Try it => Reproduce the text read from each of the records below, character for character. Leave the pictures out of your answer.

Provided information =>
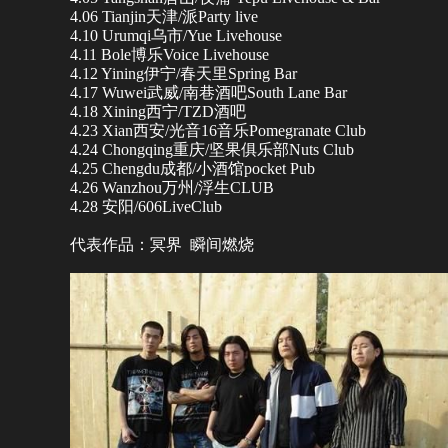
4.06 Tianjin天津/派Party live
4.10 Urumqi乌市/Yue Livehouse
4.11 Bole博乐Voice Livehouse
4.12 Yining伊宁/春天里Spring Bar
4.17 Wuwei武威/南巷酒吧South Lane Bar
4.18 Xining西宁/TZD酒吧
4.23 Xian西安/光音16音乐Pomegranate Club
4.24 Chongqing重庆/坚果俱乐部Nuts Club
4.25 Chengdu成都/小酒馆pocket Pub
4.26 Wanzhou万州/浮生CLUB
4.28 安阳/606LiveClub
代表作品：冥界 瞬间燃烧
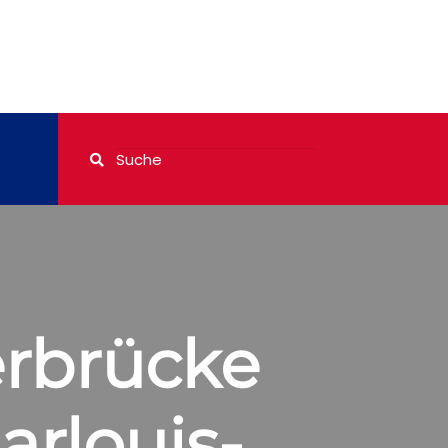
rbrücke
arlouis-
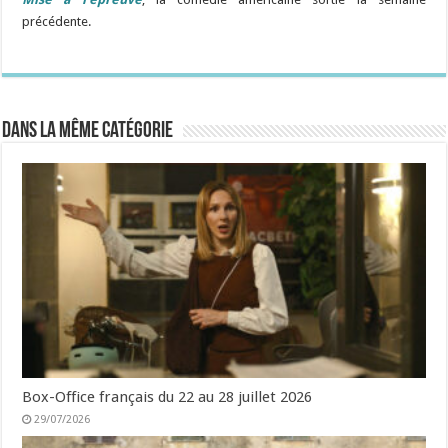
précédente.
Dans la même catégorie
Box-Office français du 22 au 28 juillet 2026
29/07/2026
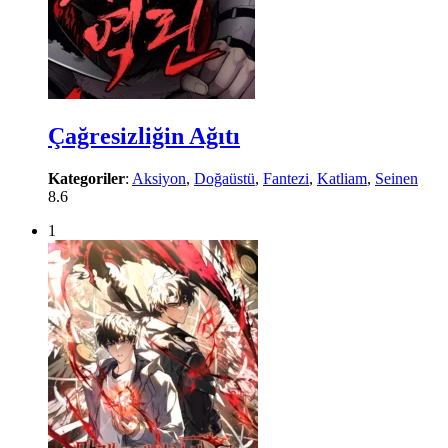
Çağresizliğin Ağıtı
Kategoriler
:
Aksiyon
,
Doğaüstü
,
Fantezi
,
Katliam
,
Seinen
8.6
1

Result =>
4.06 Tianjin天津/派Party live
4.10 Urumqi乌市/Yue Livehouse
4.11 Bole博乐Voice Livehouse
4.12 Yining伊宁/春天里Spring Bar
4.17 Wuwei武威/南巷酒吧South Lane Bar
4.18 Xining西宁/TZD酒吧
4.23 Xian西安/光音16音乐Pomegranate Club
4.24 Chongqing重庆/坚果俱乐部Nuts Club
4.25 Chengdu成都/小酒馆pocket Pub
4.26 Wanzhou万州/浮生CLUB
4.28 安阳/606LiveClub
代表作品：冥界 瞬间燃烧
rbrücke
arlouis-
précédente.
Dans la même catégorie
Box-Office français du 22 au 28 juillet 2026
29/07/2026
Çağresizliğin Ağıtı
Kategoriler
:
Aksiyon
,
Doğaüstü
,
Fantezi
,
Katliam
,
Seinen
8.6
1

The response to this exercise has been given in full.